Their jersey numbers are the ones she uses whenever she plays the lottery.
And this week they could be her ticket to winning the $250 million jackpot.
That's the annuity value of the Powerball jackpot on Wednesday. Or the winning player could opt for a $166.8 million cash prize.
The current jackpot run started on Oct. 6 at $40 million. Drawings are held on Wednesdays and Saturdays, and Saturday marked the 13th consecutive drawing with no jackpot winner.
Thomas, 67, said she loves baseball.
She and her husband have season tickets to the York Revolution games, so using those numbers when she occasionally plays the lottery makes sense.
Other methods: For Tanya Fitts, 46, of York City, her lottery numbers are usually her grandchildren's birth dates or her old addresses.
"I even use the date that my daughter passed away sometimes," Fitts said. "Or if I get a receipt with triple numbers, I'll use that."
Judy Null, 65, also of Springettsbury Township, opts for letting the computer choose her numbers.
"I have too many numbers I would want to play so it's just easier," Null said.
The most she's ever won has been about $12, but she continues to play, hoping for a sum of money to help family members out, retire earlier and travel.
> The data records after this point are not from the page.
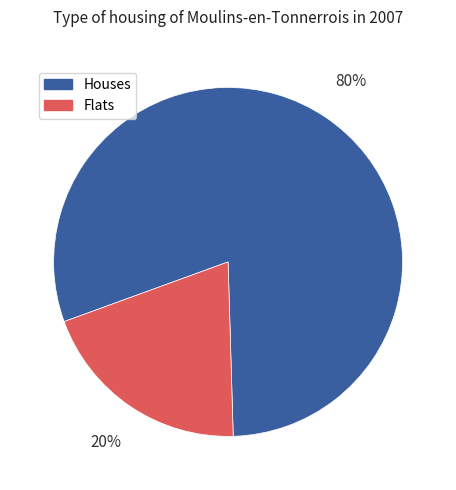

What is the smallest slice in the pie chart?

Flats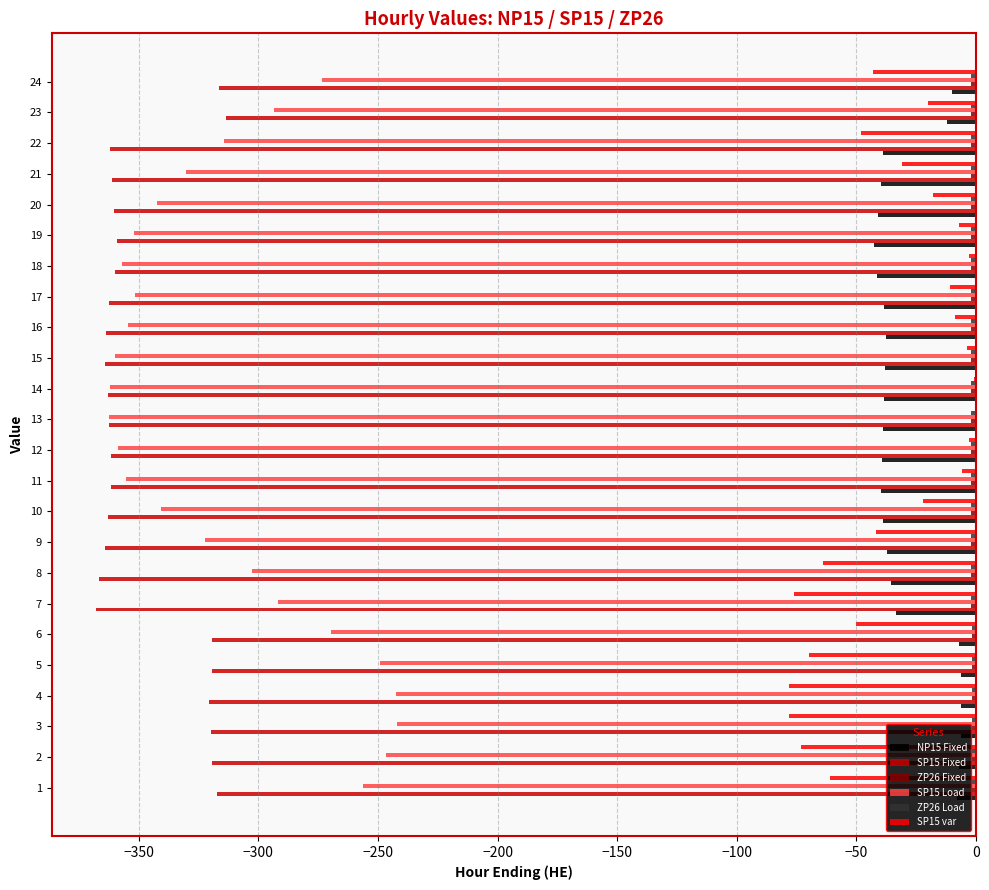

The value of SP15 Fixed at 23 is -84.5. True or false?

False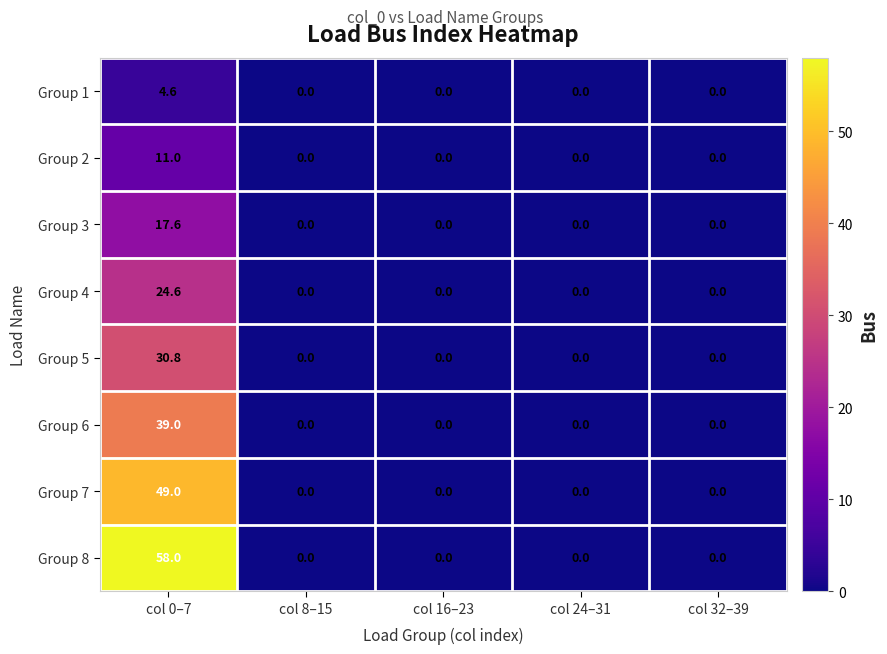

What is the highest value of the Group 4 series?

24.6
Lured by big prize: Duane Brown said he doesn't even know what he would do with all of the money if he won the Powerball.
"The only time I play Powerball is if it's over $100 million," said Brown, 39, of York City.
He spends about $30 every week on pay day for Instant Game Scratch Offs, and won $750 earlier this year on a Scratch Off he purchased at King Tobacco Express on West Market Street.
The owner of the shop, Ashish Ramani, said he sold more than 40 Powerball tickets on Tuesday but he expects Wednesday to be the busiest day since everyone will be getting off work for the week and gearing up for the holidays.
"People usually buy it in groups and go in together in a pool," Ramani said. "They will come here and give me $80 or $90 for Powerball."
Powerball players pay $2 and choose five white balls from the first set of 59 numbers plus the Powerball, a single red ball, from a second set of 35 numbers.
Players may select their numbers using a Powerball playslip, or go with computer-selected quick picks.
To win the jackpot a person must match all five numbers drawn plus the Powerball number.